> The records:
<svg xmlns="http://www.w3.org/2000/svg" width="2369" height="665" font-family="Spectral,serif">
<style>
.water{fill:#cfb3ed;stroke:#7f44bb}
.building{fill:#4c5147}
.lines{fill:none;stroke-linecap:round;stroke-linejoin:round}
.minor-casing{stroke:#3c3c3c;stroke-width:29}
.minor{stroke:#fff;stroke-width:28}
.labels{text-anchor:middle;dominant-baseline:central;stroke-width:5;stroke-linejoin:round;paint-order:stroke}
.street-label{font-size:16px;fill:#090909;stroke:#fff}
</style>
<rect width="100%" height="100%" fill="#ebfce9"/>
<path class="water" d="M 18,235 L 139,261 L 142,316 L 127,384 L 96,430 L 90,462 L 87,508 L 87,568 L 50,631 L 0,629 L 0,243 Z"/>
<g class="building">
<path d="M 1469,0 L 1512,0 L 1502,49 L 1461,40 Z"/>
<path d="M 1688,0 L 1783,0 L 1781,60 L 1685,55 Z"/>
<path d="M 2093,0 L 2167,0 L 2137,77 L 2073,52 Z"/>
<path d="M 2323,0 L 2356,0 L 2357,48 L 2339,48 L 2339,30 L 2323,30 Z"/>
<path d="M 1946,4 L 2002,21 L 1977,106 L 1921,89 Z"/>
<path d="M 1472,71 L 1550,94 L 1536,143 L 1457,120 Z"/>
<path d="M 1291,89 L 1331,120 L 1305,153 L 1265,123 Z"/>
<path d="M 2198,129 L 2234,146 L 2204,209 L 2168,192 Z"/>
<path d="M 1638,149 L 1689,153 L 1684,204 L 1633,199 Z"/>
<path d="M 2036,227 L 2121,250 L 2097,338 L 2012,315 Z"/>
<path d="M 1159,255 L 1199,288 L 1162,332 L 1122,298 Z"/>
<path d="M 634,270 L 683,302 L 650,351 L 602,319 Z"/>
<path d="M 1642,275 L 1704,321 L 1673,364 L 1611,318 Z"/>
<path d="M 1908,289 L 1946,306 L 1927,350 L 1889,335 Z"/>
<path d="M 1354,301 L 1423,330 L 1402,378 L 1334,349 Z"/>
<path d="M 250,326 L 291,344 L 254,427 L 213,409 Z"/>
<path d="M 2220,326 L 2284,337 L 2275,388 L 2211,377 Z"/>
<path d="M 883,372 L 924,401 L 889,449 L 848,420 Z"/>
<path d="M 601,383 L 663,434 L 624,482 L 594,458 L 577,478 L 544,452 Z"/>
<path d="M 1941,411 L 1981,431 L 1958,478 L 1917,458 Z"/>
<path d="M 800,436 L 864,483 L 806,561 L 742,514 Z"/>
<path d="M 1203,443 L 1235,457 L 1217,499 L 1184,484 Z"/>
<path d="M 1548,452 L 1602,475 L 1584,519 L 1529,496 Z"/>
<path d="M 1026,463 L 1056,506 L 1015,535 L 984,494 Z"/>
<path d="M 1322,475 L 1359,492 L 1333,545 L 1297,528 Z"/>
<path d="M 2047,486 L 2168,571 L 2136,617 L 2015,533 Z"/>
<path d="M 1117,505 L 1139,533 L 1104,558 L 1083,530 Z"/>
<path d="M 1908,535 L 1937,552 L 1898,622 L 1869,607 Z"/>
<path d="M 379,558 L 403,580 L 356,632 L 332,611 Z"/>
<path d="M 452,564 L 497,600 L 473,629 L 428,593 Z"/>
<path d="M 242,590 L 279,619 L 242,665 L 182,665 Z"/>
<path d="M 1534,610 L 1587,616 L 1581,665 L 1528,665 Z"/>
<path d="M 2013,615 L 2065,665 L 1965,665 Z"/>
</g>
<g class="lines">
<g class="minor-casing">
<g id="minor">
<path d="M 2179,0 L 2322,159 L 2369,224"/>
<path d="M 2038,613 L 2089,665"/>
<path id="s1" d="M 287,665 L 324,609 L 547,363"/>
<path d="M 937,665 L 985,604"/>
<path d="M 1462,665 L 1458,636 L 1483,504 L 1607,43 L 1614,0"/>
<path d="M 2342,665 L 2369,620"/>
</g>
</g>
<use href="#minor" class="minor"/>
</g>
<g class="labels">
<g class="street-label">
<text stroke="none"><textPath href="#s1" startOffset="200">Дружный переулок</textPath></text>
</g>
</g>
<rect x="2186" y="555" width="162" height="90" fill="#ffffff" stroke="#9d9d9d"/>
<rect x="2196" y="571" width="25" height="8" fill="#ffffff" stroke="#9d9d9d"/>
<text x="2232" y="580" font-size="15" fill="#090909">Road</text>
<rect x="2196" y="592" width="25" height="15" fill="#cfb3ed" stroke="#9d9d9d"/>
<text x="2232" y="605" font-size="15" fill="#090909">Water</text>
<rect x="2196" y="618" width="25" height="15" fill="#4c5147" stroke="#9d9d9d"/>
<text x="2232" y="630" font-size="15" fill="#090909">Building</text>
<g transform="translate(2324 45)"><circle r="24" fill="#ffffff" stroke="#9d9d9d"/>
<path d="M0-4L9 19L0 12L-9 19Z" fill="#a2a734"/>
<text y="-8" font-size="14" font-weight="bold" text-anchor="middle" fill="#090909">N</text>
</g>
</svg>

> Task instructions: Go through the data above and copy each line in which "lines" appears.

> Completed exercise:
.lines{fill:none;stroke-linecap:round;stroke-linejoin:round}
<g class="lines">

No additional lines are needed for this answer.